== WHAT IS BEING ASKED ==
Print all of the data below without changing a single character.
· · · · ·
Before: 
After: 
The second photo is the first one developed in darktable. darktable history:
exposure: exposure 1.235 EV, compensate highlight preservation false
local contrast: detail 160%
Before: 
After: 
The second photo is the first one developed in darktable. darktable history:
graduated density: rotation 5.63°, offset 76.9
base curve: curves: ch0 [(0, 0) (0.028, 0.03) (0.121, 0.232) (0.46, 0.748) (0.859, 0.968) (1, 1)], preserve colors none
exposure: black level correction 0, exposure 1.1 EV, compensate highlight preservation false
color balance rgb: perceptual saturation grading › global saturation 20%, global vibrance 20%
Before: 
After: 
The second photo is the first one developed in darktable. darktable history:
· · · · ·
== FINAL RESULT ==
Before: 
After: 
The second photo is the first one developed in darktable. darktable history:
exposure: exposure 1.235 EV, compensate highlight preservation false
local contrast: detail 160%
Before: 
After: 
The second photo is the first one developed in darktable. darktable history:
graduated density: rotation 5.63°, offset 76.9
base curve: curves: ch0 [(0, 0) (0.028, 0.03) (0.121, 0.232) (0.46, 0.748) (0.859, 0.968) (1, 1)], preserve colors none
exposure: black level correction 0, exposure 1.1 EV, compensate highlight preservation false
color balance rgb: perceptual saturation grading › global saturation 20%, global vibrance 20%
Before: 
After: 
The second photo is the first one developed in darktable. darktable history:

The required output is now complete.